#### ITEMS

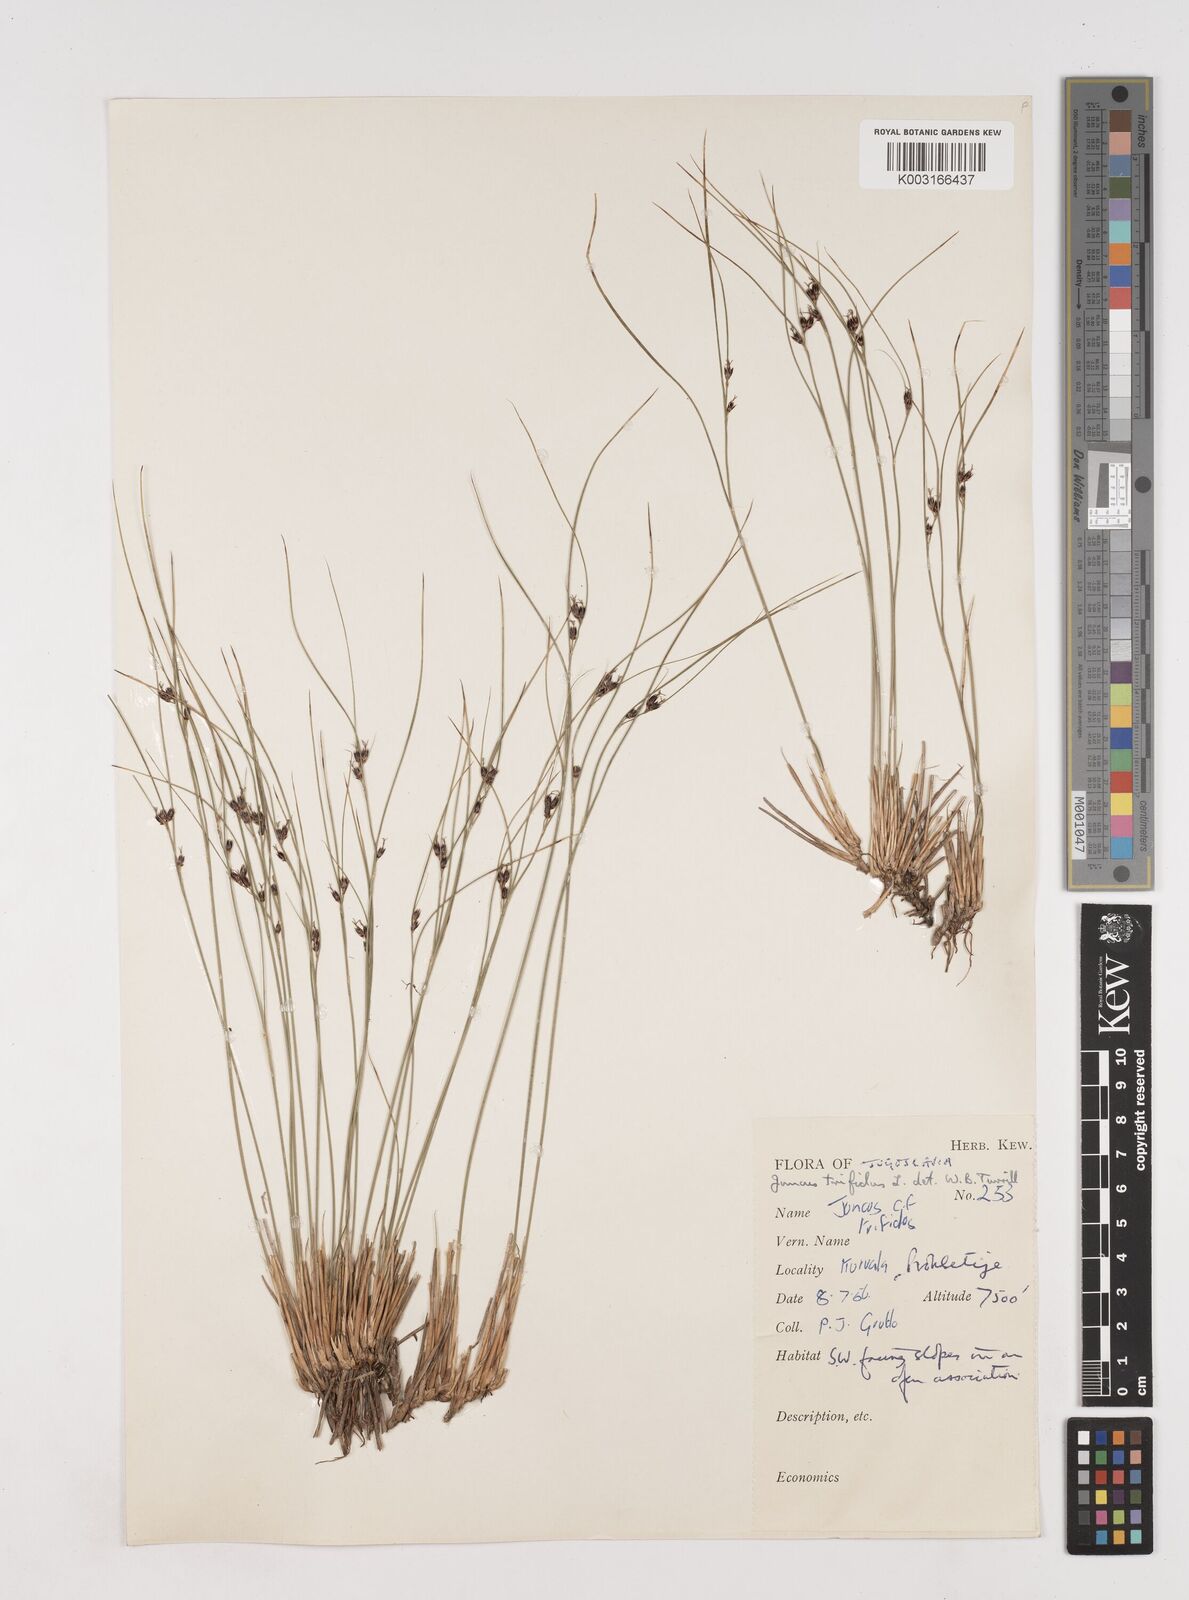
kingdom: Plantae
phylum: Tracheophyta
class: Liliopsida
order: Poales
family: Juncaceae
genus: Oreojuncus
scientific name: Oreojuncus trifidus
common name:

########

# GIVEN INSTRUCTION
Copy every line of the listing above word for word, leaving out the pictures.

# TASK RESULT
kingdom: Plantae
phylum: Tracheophyta
class: Liliopsida
order: Poales
family: Juncaceae
genus: Oreojuncus
scientific name: Oreojuncus trifidus
common name:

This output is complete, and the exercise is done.